Celebration of Water
A tropical Colombian city converts a historic water
treatment plant into a park.
By Jimena Martignoni
In the northern Colombian city of Bucaramanga, an unusual
park on the grounds of a renovated water treatment plant celebrates the many
attributes of water. Conceived as an urban oasis that brings nature into the
city, the park also reminds Bucaramanga’s residents how precious the water is
that they enjoy every day.
The Bucaramanga Aqueduct Company dates from 1916, when, as a
private firm, it started building pipes from upland rivers and brooks to serve
the city. When the water treatment plant was built in 1920, it provided open,
meadowlike areas that local residents informally adopted as a park for passive
recreation. But after the plant managers constructed a whole new plant on the
site in the 1960s, it consumed much of the land formerly used as a park, and
people stopped going there. Over time, the site deteriorated.
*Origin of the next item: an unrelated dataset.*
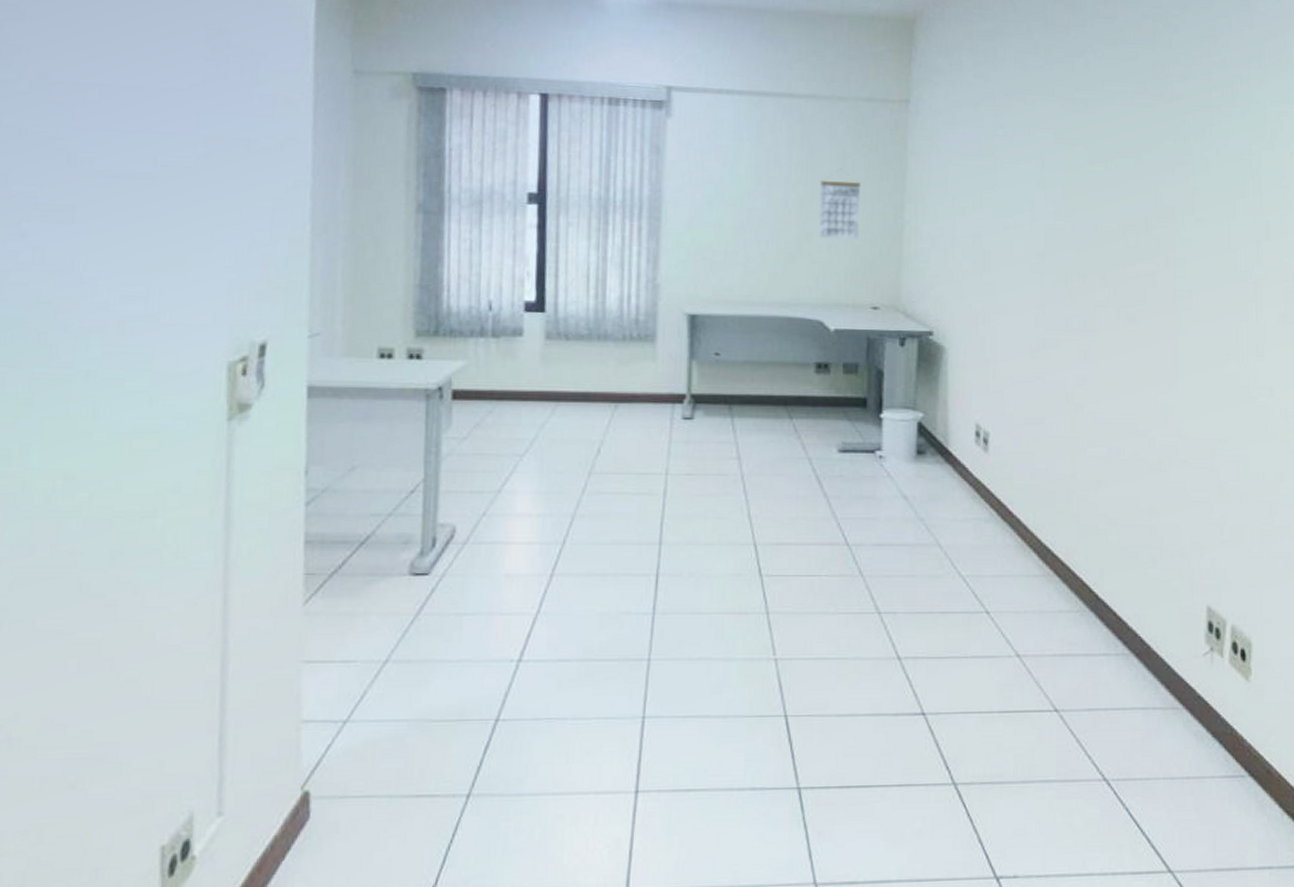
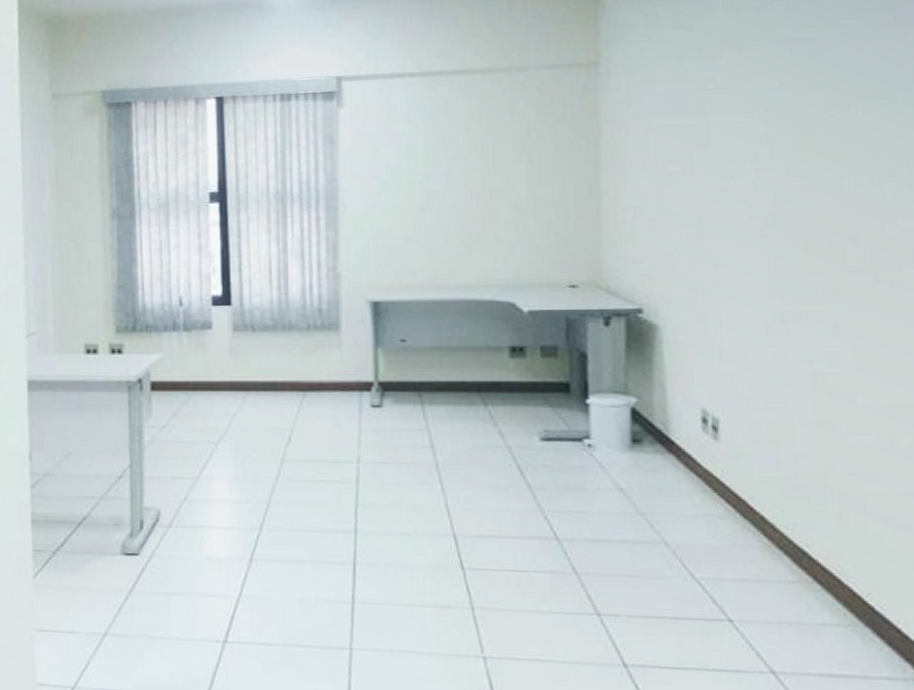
calendar: present [818,181,861,239] -> none [503,155,550,216]

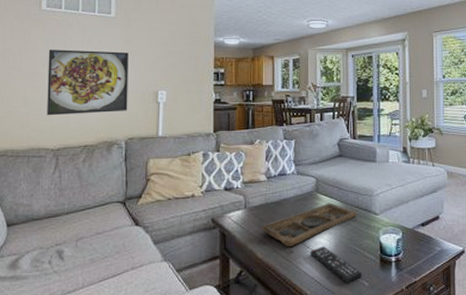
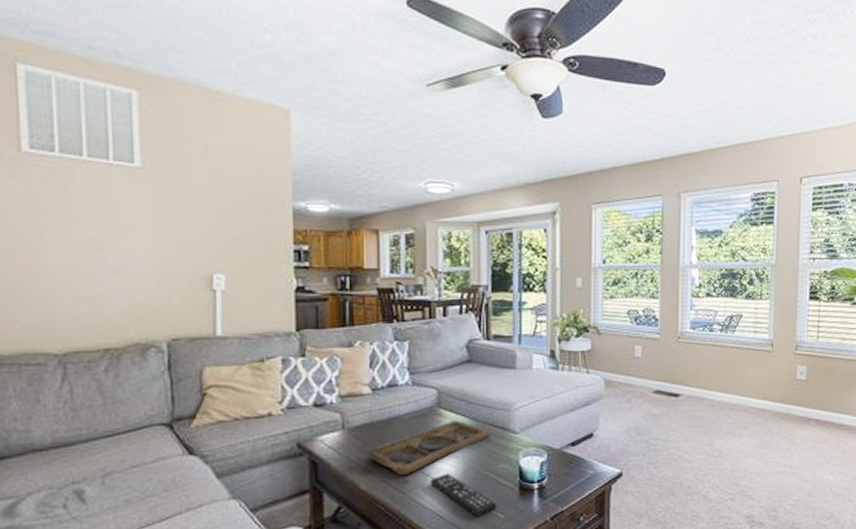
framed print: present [47,50,129,116] -> none [38,212,169,308]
In 1975, the municipal government bought the aqueduct
company, forming a public–private partnership, and in 2001, engineer Victor
Azuero Diaz, the aqueduct company’s manager, revived the idea of a public park
after the firm decided to relocate its administrative offices from downtown to
the aqueduct. In collaboration with another local engineer, Gabriel Hernandez,
Azuero Diaz started to research the project and search for the right
professionals for the job.
The relocation entailed building new administrative
facilities at the treatment plant, including more than 200 new parking spaces.
Azuero Diaz proposed a more challenging idea: reshaping the dynamic topography
of the degraded 9.14-acre site into a park designed around the theme of water.
Mayor Ivan Moreno Rojas agreed, and the Parque del Agua was launched.